**Tarea 1**
Según la crónica del partido, ¿de qué liga procedía Felipe Inyaco antes de fichar por Quilpué?
**Tarea 2**
Transcribe el fragmento de la crónica del partido que empieza en las palabras "Un doble agónico" y termina después de "en la historia.".

**Texto del documento**
_ _ _ _

Un doble agónico de Felipe Inyaco a 13 segundos del final sella la victoria 79-78 de Los Leones sobre la UdeC, eliminando al gigante del Biobío y consolidando un nuevo orden de poder en el básquetbol chileno. Analizamos las claves de un partido que quedará en la historia.
En una noche que prometía ser una fiesta para el Biobío, la Casa del Deporte se transformó en el epicentro de un sismo deportivo. La Universidad de Concepción, el coloso del básquetbol regional, cayó en una definición de infarto por 78-79 ante Colegio Los Leones de Quilpué, cediendo la corona de la Conferencia Centro y quedando fuera de la Gran Final de la Liga Apertura LNB 2026.
El análisis del partido debe centrarse en la gestión de los momentos críticos. Durante 39 minutos y 47 segundos, el Campanil, apoyado por un público ensordecedor, ejecutó un plan de juego que parecía suficiente. Sin embargo, el básquetbol de playoffs se define por la capacidad de ejecución bajo presión extrema. Ahí es donde emergió la figura de Felipe Inyaco. Su fichaje, proveniente de la competitiva Liga Nacional de Argentina, fue una declaración de intenciones de Quilpué, un movimiento estratégico que, como ha documentado el portal especializado Cancha Latina, eleva el techo competitivo de cualquier plantilla en Chile. Con 22 puntos, 10 rebotes y 27 de valoración, Inyaco no solo firmó un doble-doble categórico, sino que demostró un ‘clutch performance’ de manual.

_ _ _ _

**Líneas proporcionadas**

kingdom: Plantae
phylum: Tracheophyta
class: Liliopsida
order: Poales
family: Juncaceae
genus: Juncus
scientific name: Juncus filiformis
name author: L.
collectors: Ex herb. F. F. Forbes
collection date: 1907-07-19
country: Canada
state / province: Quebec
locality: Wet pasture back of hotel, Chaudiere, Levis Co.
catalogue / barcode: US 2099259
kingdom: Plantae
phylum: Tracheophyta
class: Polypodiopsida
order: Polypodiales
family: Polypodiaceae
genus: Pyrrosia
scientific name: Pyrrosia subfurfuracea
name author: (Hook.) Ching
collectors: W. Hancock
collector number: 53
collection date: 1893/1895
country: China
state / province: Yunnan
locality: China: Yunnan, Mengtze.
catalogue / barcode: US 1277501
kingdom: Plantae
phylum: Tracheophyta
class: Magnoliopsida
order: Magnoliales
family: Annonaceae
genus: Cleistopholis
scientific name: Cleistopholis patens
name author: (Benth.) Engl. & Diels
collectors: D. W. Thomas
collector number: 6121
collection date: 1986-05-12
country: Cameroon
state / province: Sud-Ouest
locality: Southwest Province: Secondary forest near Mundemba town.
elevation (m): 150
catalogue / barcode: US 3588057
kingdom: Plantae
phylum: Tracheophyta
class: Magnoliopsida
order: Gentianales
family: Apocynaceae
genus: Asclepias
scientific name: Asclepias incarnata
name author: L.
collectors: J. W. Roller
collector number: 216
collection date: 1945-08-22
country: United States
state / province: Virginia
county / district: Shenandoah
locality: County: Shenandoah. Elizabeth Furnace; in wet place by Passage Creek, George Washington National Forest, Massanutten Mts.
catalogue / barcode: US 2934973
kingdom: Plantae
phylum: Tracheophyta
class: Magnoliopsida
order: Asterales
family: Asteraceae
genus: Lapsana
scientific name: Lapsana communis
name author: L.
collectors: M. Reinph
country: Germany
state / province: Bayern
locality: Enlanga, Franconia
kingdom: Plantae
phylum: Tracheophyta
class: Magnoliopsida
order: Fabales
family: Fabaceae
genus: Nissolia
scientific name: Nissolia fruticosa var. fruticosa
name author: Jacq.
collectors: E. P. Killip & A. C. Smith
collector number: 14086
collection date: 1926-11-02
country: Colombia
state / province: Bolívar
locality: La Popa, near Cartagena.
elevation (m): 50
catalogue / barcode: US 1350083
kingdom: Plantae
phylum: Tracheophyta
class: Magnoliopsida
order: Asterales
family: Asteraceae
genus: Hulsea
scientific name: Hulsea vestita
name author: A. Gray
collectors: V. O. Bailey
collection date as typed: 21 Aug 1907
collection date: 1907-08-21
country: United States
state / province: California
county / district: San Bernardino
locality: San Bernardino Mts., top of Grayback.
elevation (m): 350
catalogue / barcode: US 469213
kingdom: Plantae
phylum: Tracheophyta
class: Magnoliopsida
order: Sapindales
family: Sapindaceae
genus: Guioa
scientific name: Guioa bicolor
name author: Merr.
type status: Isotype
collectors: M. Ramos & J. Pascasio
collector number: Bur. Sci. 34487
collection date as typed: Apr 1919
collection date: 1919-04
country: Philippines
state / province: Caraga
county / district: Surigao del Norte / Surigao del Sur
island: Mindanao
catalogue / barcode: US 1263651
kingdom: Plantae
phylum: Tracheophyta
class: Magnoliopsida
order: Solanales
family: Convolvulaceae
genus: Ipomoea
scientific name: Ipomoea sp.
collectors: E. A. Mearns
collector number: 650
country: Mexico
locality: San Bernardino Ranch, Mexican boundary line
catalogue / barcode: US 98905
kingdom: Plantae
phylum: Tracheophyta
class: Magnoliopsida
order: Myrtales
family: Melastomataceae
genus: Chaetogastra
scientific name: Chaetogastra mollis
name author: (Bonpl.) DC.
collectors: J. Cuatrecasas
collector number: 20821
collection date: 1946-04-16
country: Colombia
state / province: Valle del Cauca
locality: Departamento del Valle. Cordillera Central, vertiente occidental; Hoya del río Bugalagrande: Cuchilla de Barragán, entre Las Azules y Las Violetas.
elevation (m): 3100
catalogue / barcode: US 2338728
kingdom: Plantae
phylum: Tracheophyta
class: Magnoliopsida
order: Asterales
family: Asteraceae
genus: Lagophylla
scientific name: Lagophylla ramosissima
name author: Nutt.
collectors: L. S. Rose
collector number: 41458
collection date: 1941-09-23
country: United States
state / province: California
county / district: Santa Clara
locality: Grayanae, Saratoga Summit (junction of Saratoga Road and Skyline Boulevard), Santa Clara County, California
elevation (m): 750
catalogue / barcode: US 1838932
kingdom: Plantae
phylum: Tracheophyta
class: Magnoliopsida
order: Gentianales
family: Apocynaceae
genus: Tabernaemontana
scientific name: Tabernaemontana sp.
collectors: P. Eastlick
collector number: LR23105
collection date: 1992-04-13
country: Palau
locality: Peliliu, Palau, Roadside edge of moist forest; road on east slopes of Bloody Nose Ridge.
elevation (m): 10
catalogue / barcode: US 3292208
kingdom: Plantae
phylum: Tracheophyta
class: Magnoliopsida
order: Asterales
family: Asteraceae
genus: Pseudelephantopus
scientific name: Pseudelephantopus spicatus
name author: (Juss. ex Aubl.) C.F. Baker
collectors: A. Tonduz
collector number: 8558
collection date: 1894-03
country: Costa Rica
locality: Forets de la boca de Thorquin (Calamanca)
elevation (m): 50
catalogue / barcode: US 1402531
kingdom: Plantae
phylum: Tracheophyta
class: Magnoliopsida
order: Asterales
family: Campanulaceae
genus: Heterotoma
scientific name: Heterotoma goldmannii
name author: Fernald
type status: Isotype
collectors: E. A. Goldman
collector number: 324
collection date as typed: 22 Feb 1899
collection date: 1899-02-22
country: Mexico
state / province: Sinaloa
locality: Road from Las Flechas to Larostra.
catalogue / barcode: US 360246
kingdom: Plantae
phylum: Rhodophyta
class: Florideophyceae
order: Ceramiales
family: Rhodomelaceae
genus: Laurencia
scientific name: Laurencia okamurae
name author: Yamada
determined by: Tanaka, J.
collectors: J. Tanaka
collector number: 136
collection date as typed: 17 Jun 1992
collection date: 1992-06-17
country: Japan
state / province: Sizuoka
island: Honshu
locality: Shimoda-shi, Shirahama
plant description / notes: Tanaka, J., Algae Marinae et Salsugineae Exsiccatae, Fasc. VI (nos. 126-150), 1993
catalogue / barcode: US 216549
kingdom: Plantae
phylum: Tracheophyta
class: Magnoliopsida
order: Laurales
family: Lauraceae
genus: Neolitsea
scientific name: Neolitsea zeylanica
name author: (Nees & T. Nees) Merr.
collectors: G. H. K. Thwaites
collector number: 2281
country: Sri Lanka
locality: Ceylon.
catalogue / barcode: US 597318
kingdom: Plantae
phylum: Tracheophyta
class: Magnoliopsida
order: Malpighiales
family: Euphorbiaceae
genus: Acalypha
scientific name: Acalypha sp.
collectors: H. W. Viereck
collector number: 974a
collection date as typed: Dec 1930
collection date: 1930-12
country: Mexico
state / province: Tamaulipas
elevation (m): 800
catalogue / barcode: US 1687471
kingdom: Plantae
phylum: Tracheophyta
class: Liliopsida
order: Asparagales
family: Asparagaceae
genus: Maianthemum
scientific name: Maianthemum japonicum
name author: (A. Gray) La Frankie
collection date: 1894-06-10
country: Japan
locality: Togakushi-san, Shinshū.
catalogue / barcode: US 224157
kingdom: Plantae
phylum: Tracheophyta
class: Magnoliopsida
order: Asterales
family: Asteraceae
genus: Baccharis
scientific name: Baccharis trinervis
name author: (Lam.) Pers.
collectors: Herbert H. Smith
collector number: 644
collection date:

_ _ _ _

**Respuesta escrita 1**
De la Liga Nacional de Argentina.

**Respuesta escrita 2**
Un doble agónico de Felipe Inyaco a 13 segundos del final sella la victoria 79-78 de Los Leones sobre la UdeC, eliminando al gigante del Biobío y consolidando un nuevo orden de poder en el básquetbol chileno. Analizamos las claves de un partido que quedará en la historia.